分析対象の文章:
その場の状況は、シュナイダー氏によれば、漂う“紫の煙”を躊躇なく深く吸い込んだ村上氏は酩酊状態になってしまったという。
「それほどビールは飲んでいなかったので大麻が効いて、どっぷりと自分の世界に入っていたのかもしれません。暗い室内の中で彼だけはなぜかサングラスを外さなかった。もしかしたら、取材班や私に“うつろな目”をしているのを見られたくなかったのかもしれません」(シュナイダー氏)
パーティが終わったあと“酔い”が冷めて我に返ったのか、余韻を味わっていたのかわからないが、帰りの車中では村上氏を含めた全員が無口だったという。
若かりし村上春樹氏の“秘蔵写真”をシュナイダー氏はなぜ今、公表しようと思ったのだろうか。
「別に彼をおとしめようとか、批判しようとかという気持ちはない。彼の作品にはマリファナを吸う描写も出てくるし、本人もマリファナ好きを公言しているのはファンなら知っている。その彼が若い時にこのようにマリファナを楽しんだということを彼の“ファン”も知りたいと思ったからだ」
確かにファンの中では、村上氏がマリファナ好きだということは周知の事実となっている。99年に発表されたエッセイ集「うずまき猫のみつけかた」(新潮社)の中にはアメリカでの生活について、こう言及している。

提供資料:
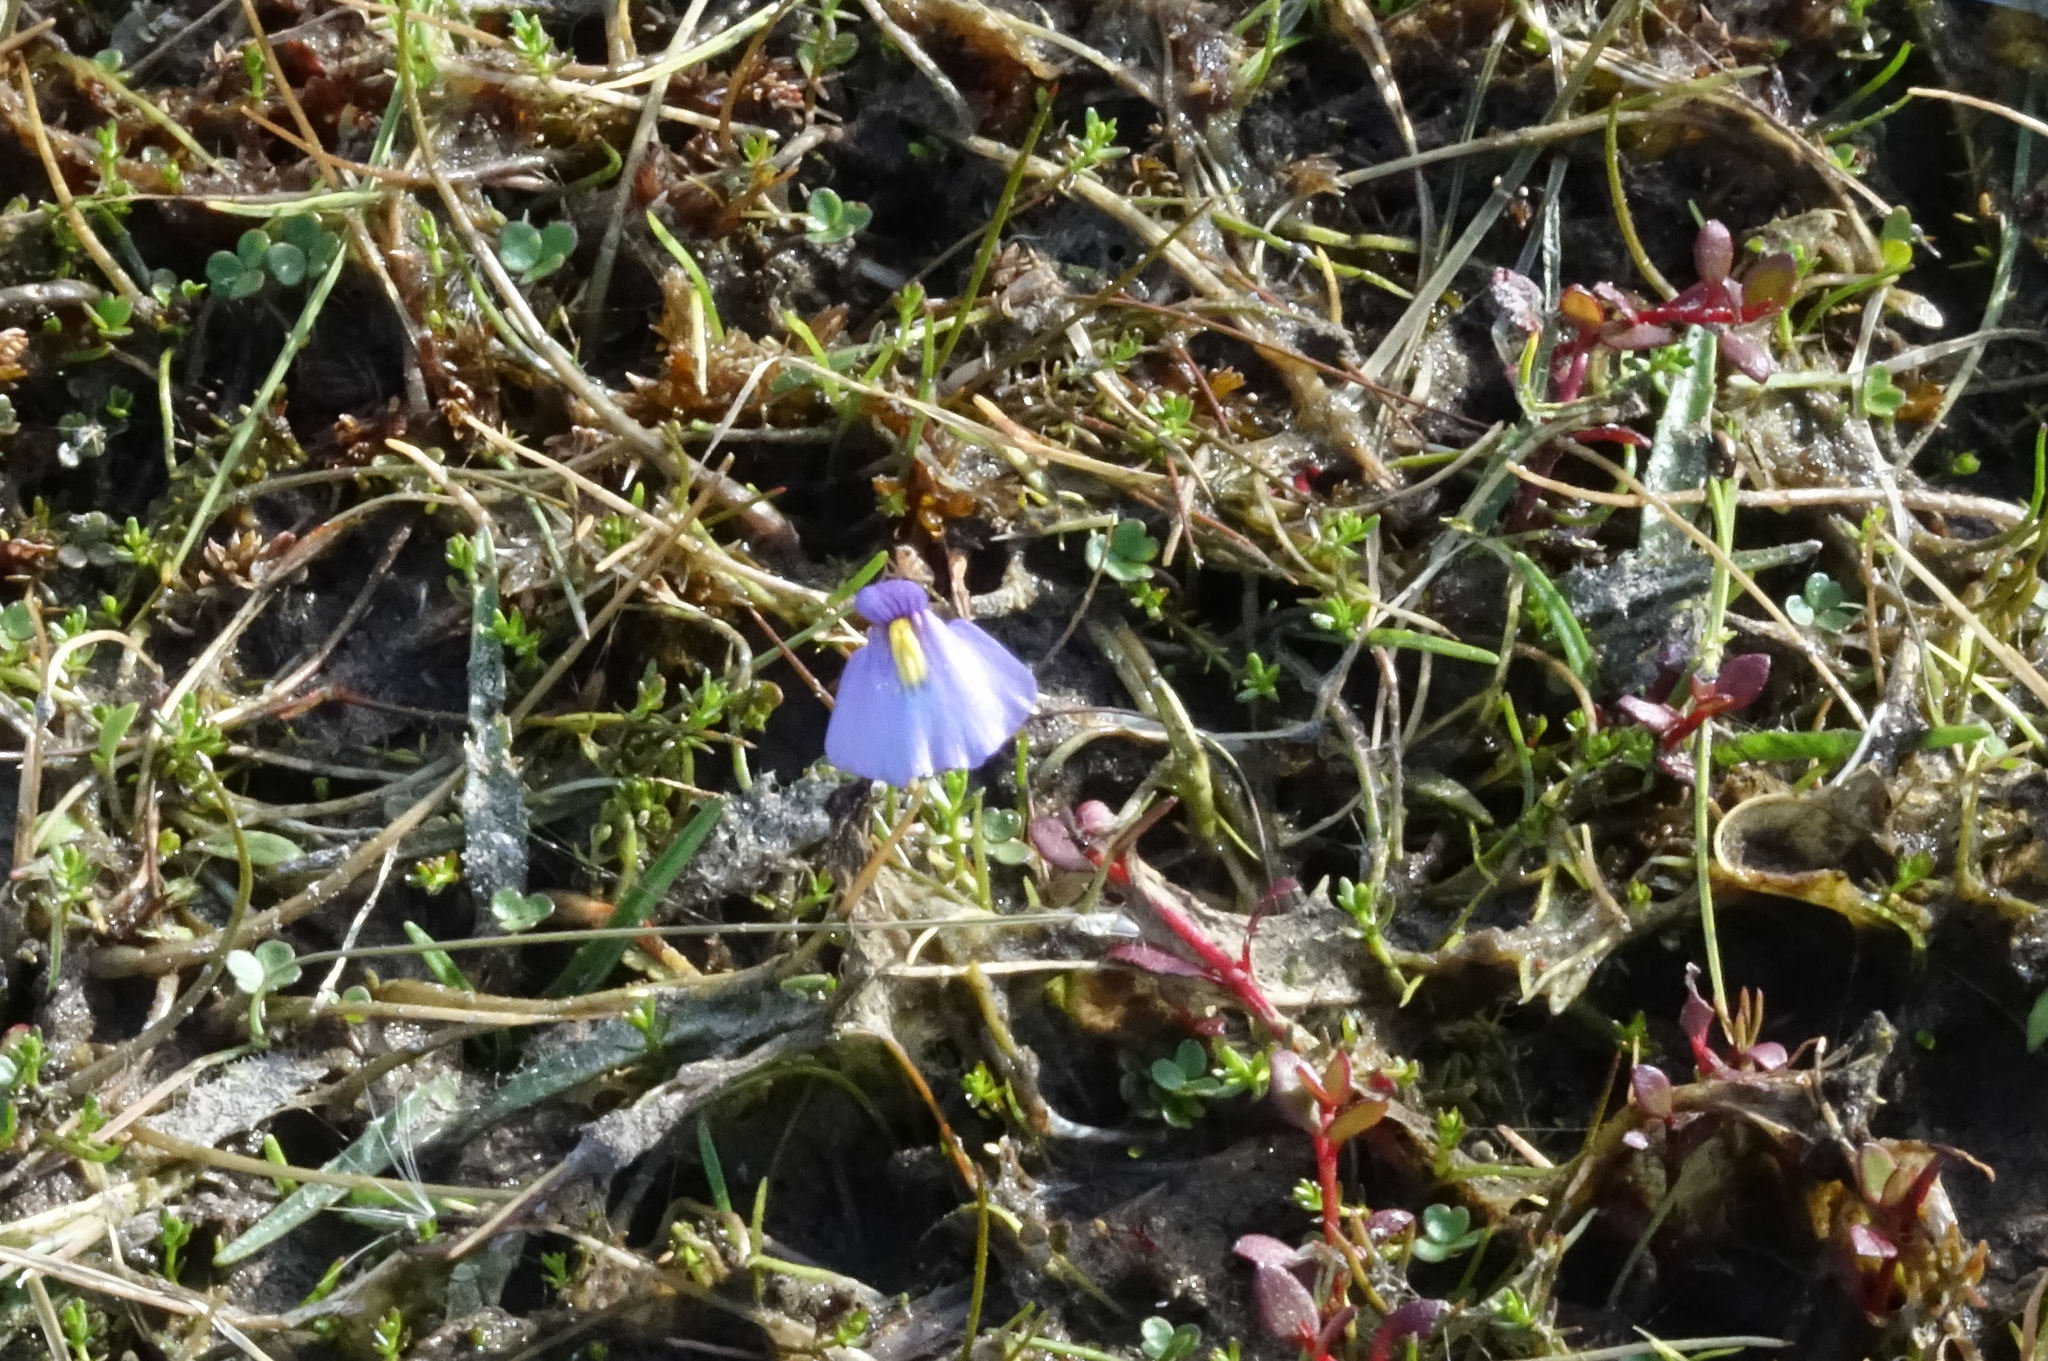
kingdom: Plantae
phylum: Tracheophyta
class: Magnoliopsida
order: Lamiales
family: Lentibulariaceae
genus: Utricularia
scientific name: Utricularia dichotoma
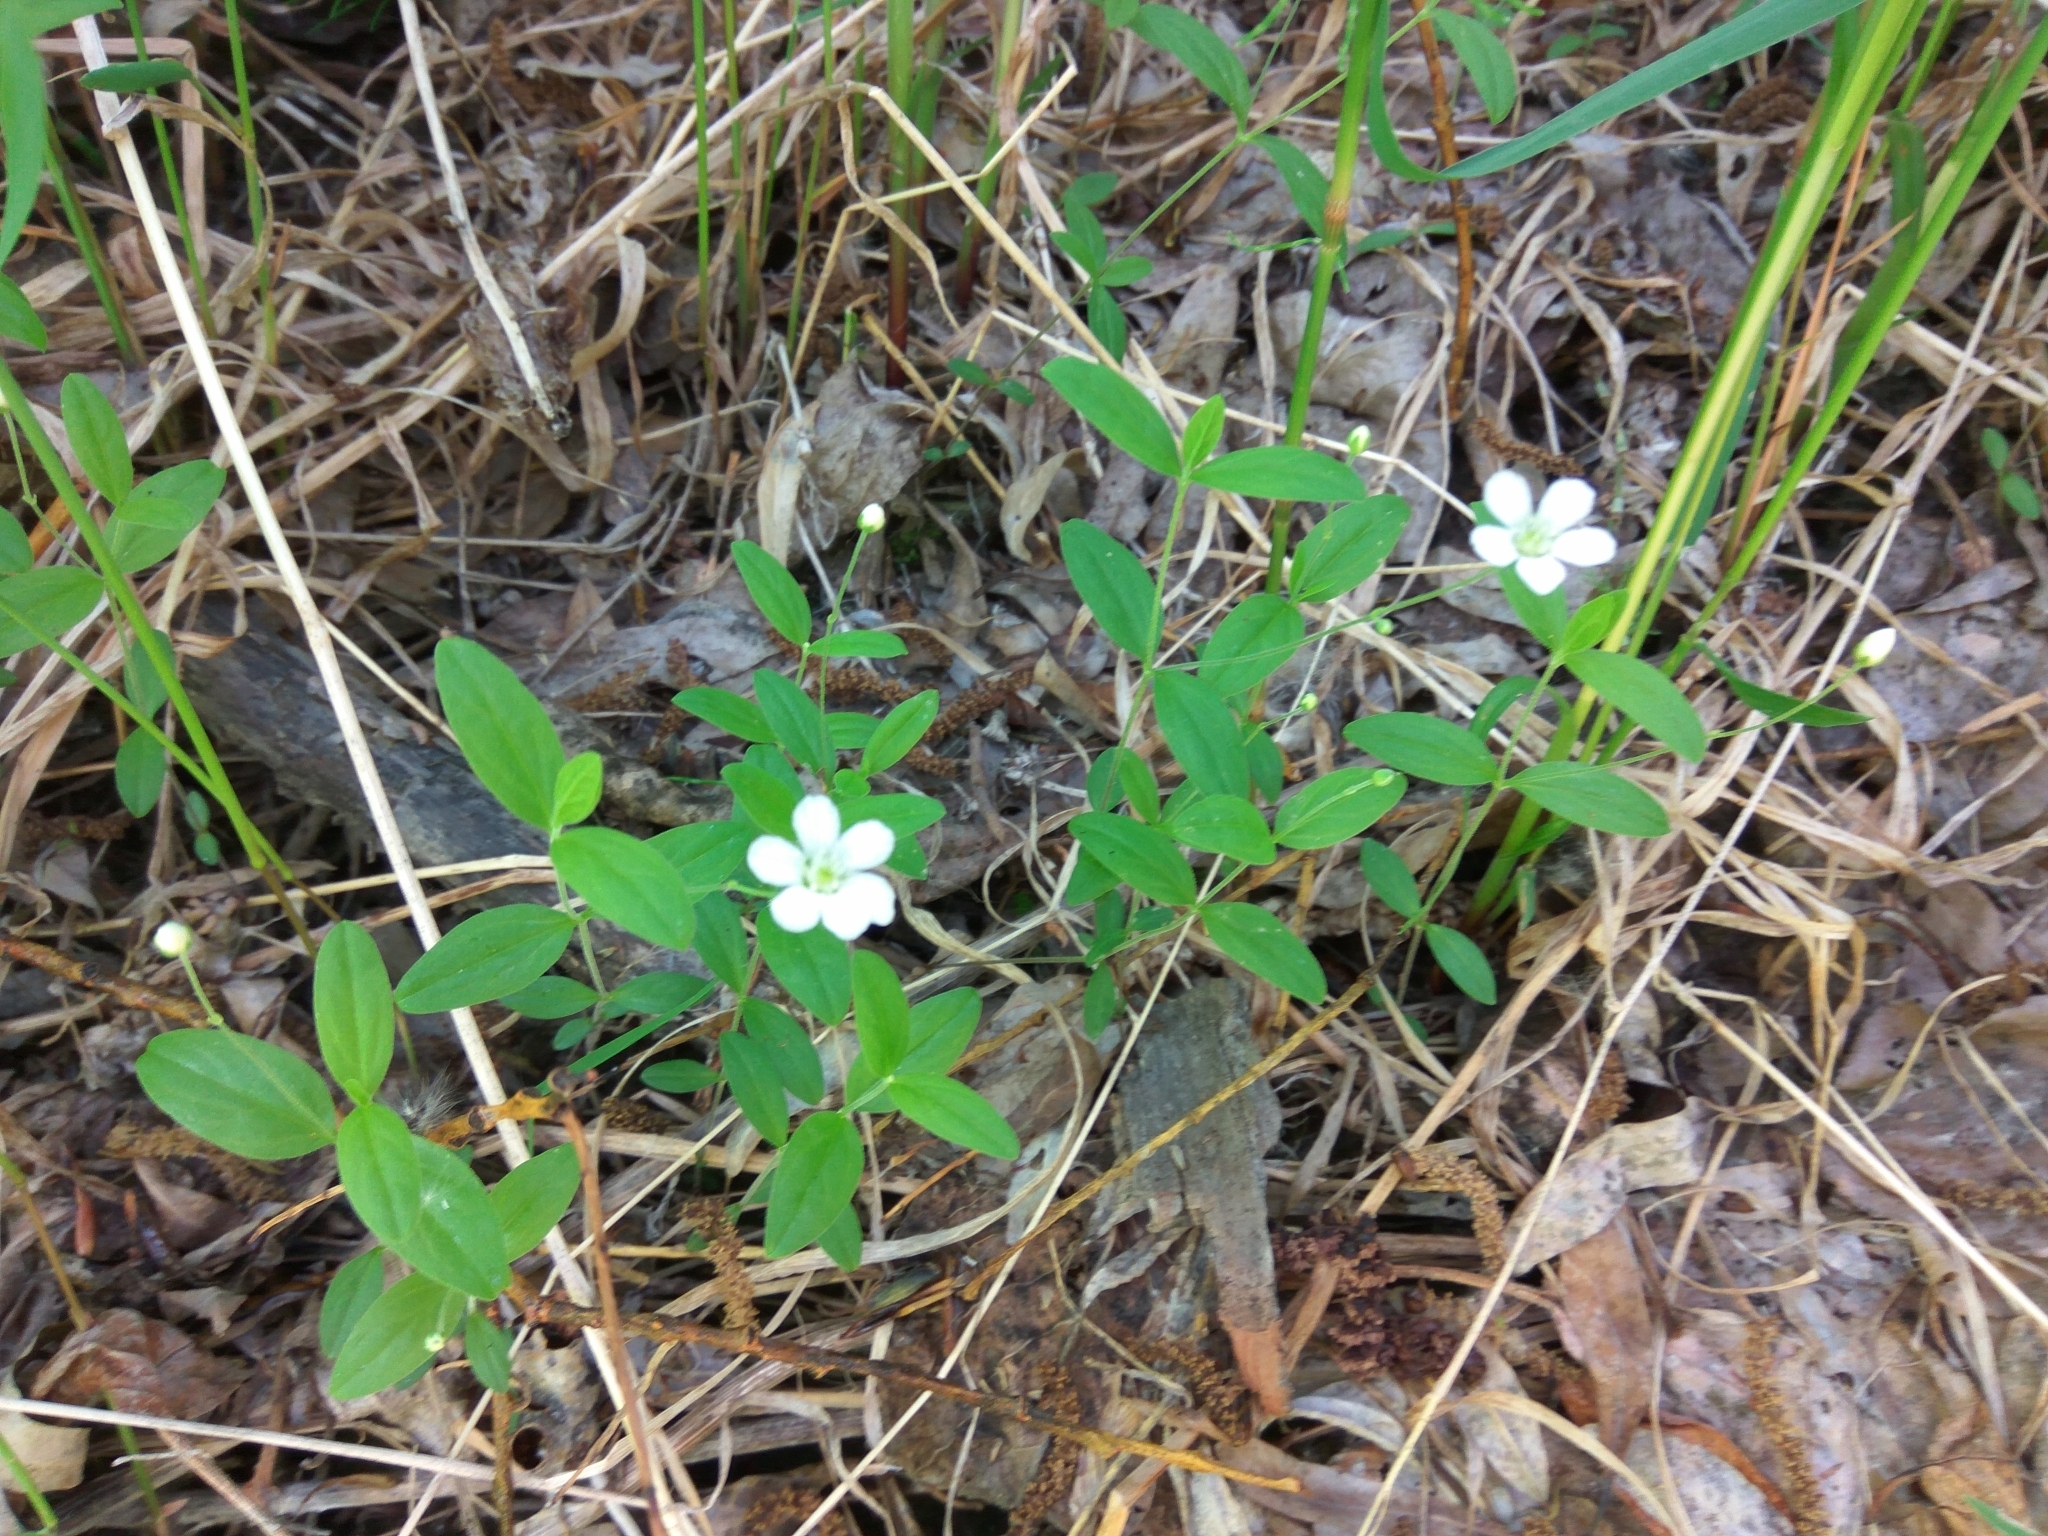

目標: 村上春樹氏と大麻をめぐる文章の続きを、最後の文の後から書いてください。

解答:
〈どこからともなく懐かしいマリファナの匂いが漂ってくる。学生に「ねえ、なんかマリファナの匂いがするね」と言ったら、「へえ、先生(と、とりあえずは呼ばれている)の頃もマリファナってあったんですか」と聞かれた。冗談言っちゃいけない。そんなもの遥か大昔からあったのだ。マリファナ、ハッシシなんてその昔は飽きるほど吸ったぜ……というのは誇張ですけど、もちろん〉
その“経験”は作品にも存分に生かされている。10年に発表された「1Q84」の中で、主人公・天吾は父の入院先である病院の看護師たちとパーティをやったあと、その中でいちばん若い女性である安達クミにマリファナを勧められる。そこには、実際に経験をした者でしか書けないようなリアルな描写がある。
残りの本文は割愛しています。